Given entries
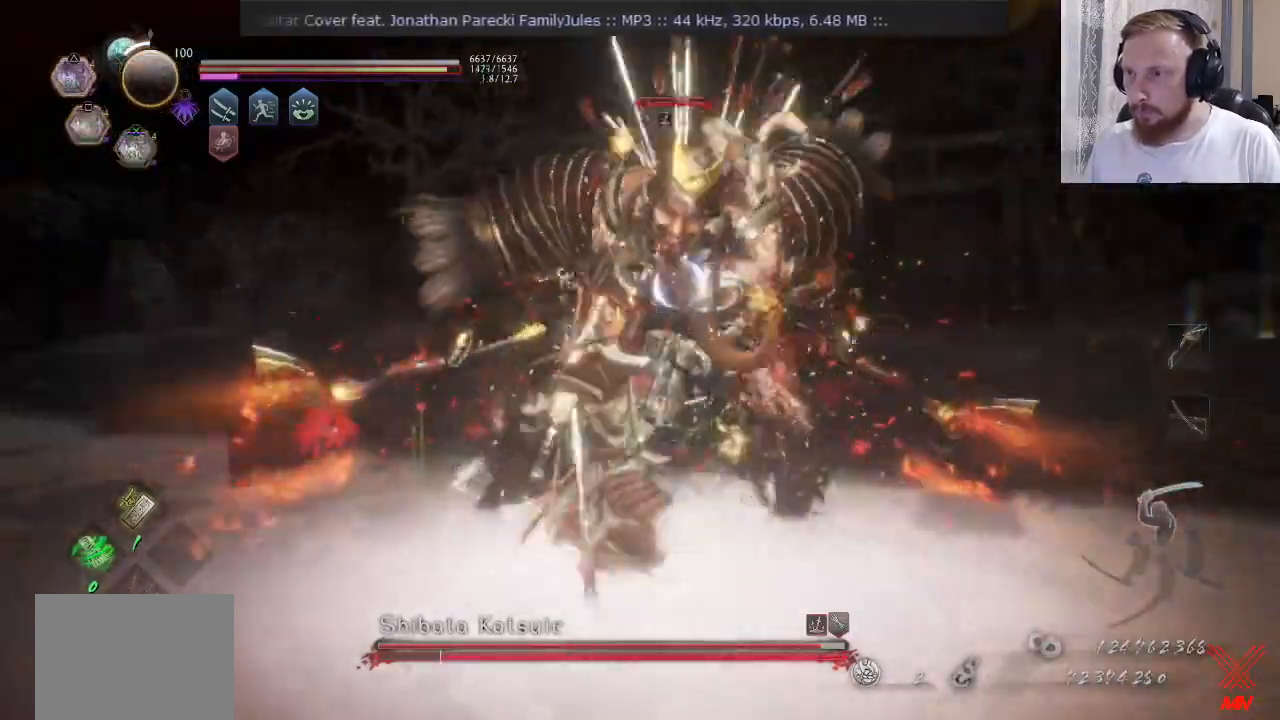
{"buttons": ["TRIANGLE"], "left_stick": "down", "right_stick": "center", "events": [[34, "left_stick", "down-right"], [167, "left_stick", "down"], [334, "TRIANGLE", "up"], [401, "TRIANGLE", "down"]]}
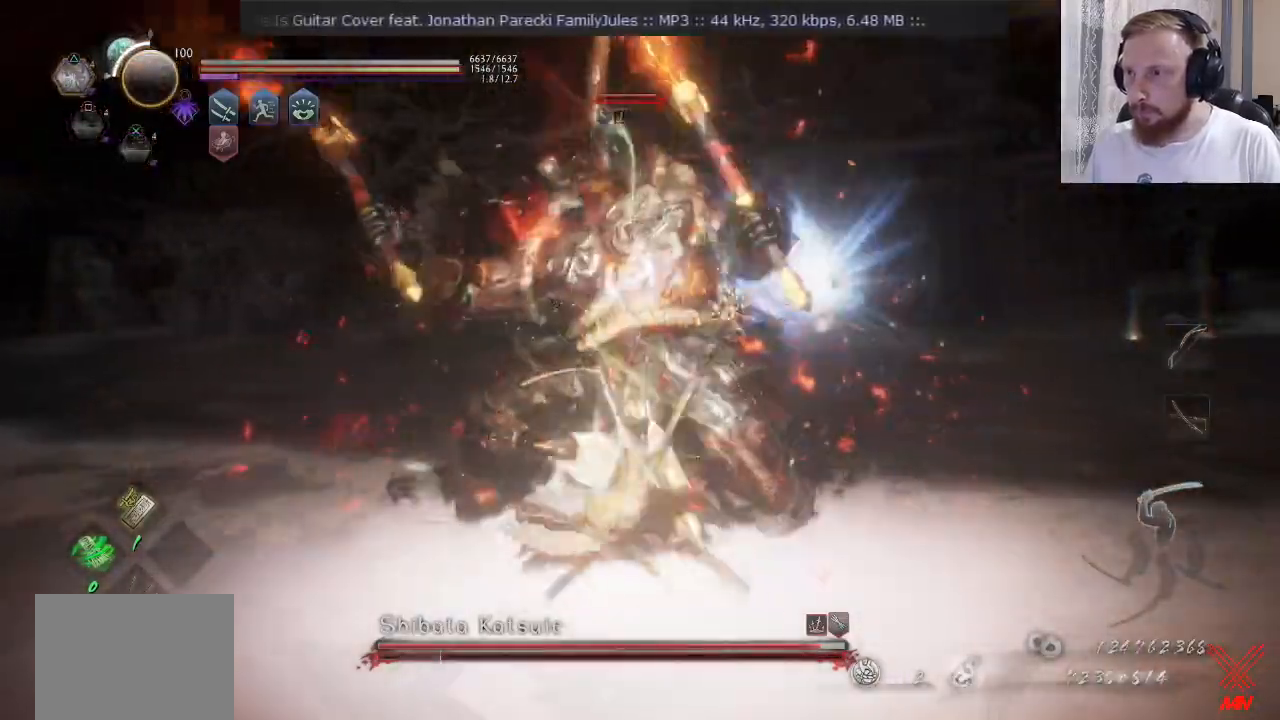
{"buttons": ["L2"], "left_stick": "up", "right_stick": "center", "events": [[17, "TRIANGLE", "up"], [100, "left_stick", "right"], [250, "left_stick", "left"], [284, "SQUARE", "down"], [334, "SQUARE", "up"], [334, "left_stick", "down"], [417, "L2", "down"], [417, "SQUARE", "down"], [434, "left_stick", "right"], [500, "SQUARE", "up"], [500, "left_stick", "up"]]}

--

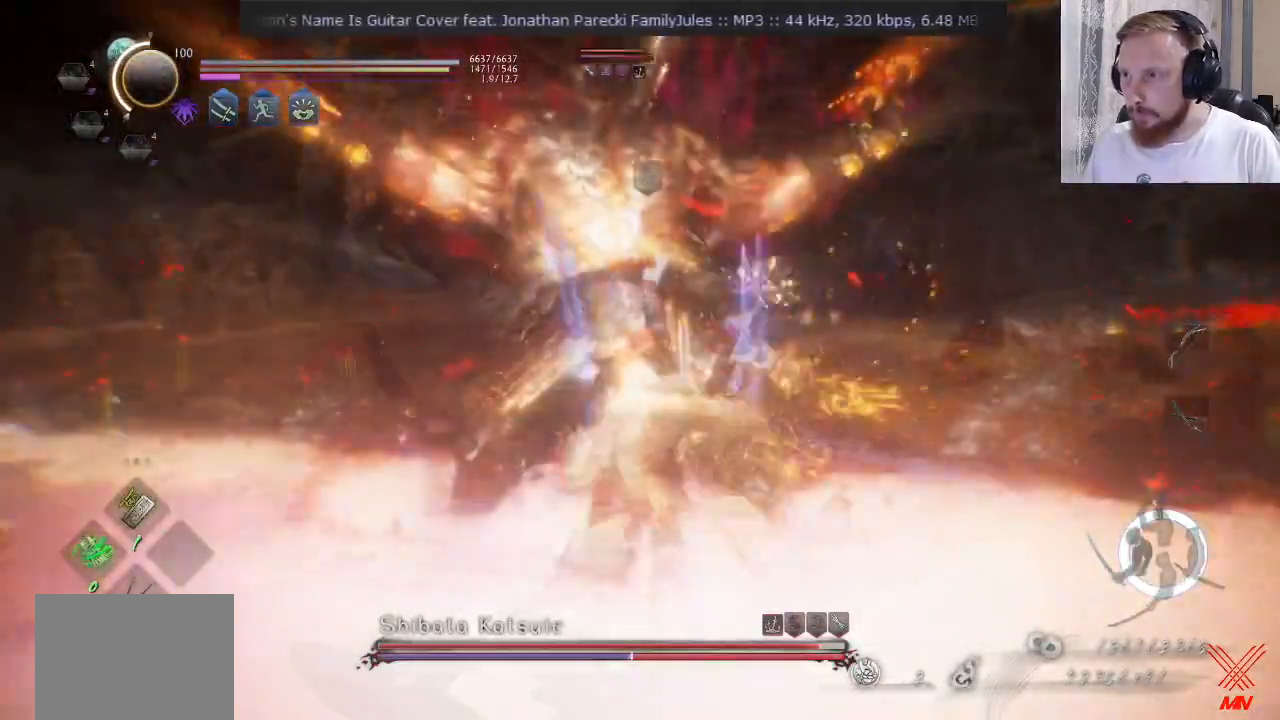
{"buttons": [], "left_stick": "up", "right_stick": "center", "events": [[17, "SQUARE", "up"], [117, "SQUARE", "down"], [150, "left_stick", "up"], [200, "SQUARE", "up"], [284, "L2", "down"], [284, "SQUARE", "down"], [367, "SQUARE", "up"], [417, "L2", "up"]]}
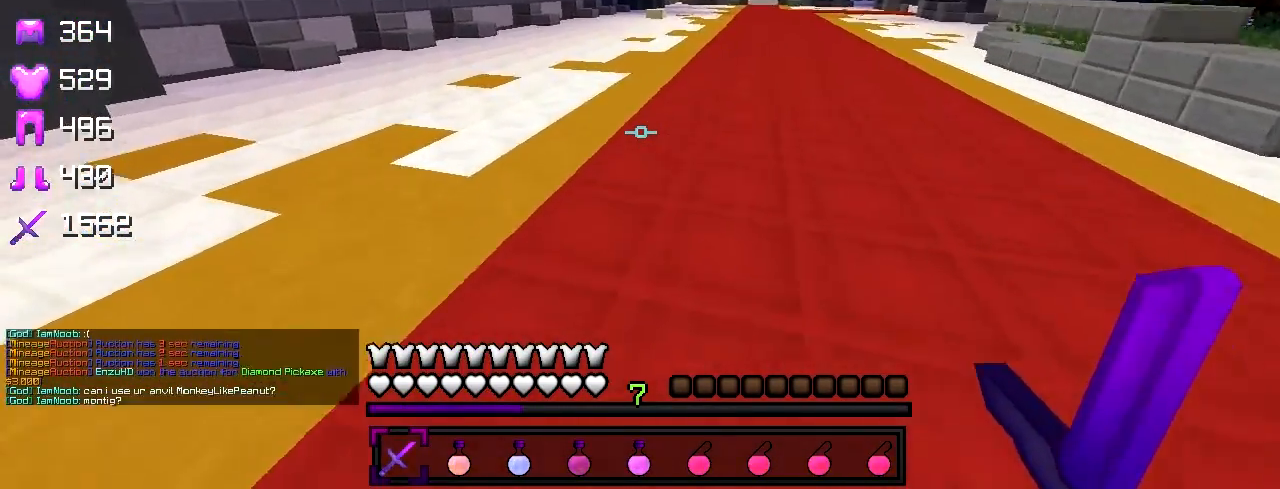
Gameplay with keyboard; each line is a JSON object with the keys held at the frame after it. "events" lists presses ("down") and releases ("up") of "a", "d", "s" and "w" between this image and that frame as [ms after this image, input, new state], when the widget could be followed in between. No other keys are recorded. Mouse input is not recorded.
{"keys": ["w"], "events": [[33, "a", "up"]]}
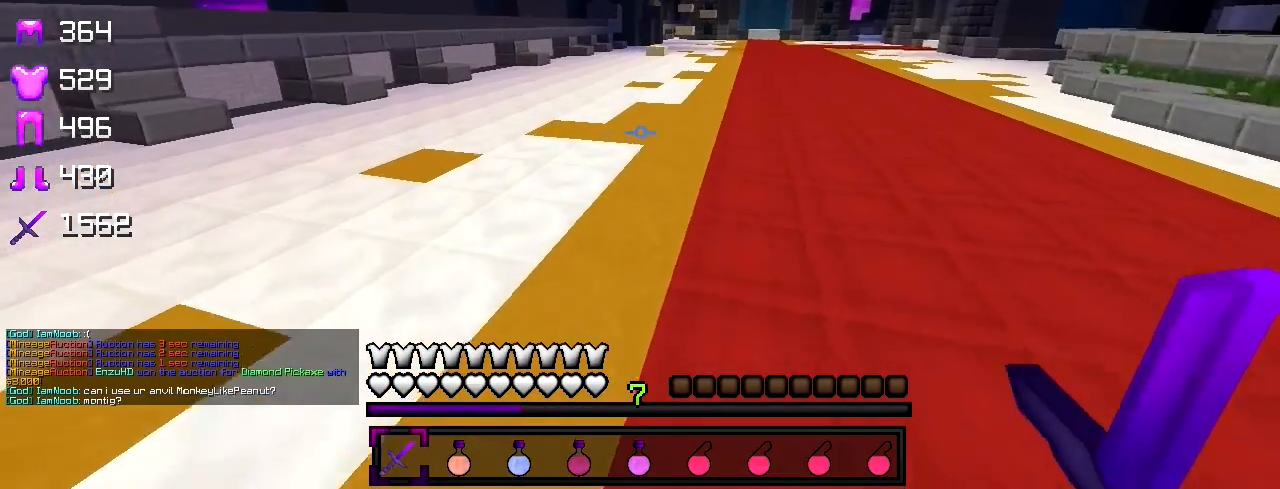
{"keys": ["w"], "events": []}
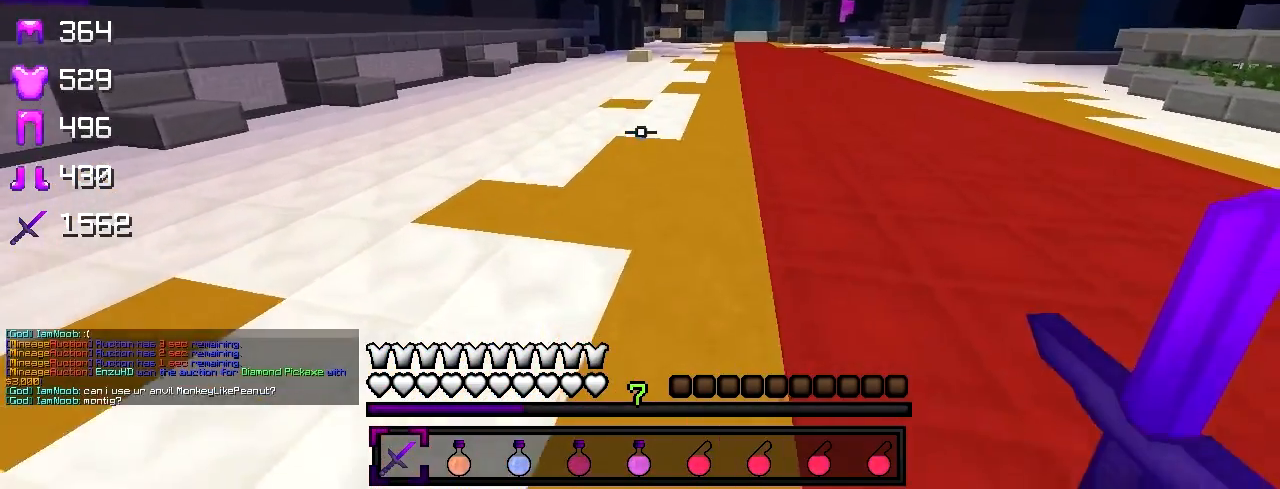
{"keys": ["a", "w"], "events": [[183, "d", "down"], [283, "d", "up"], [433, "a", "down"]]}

Exercise
Whenever the string "TRIANGLE" shows up in a line of the entries, copy that line.

Solution for this problem
{"buttons": ["TRIANGLE"], "left_stick": "down", "right_stick": "center", "events": [[34, "left_stick", "down-right"], [167, "left_stick", "down"], [334, "TRIANGLE", "up"], [401, "TRIANGLE", "down"]]}
{"buttons": ["L2"], "left_stick": "up", "right_stick": "center", "events": [[17, "TRIANGLE", "up"], [100, "left_stick", "right"], [250, "left_stick", "left"], [284, "SQUARE", "down"], [334, "SQUARE", "up"], [334, "left_stick", "down"], [417, "L2", "down"], [417, "SQUARE", "down"], [434, "left_stick", "right"], [500, "SQUARE", "up"], [500, "left_stick", "up"]]}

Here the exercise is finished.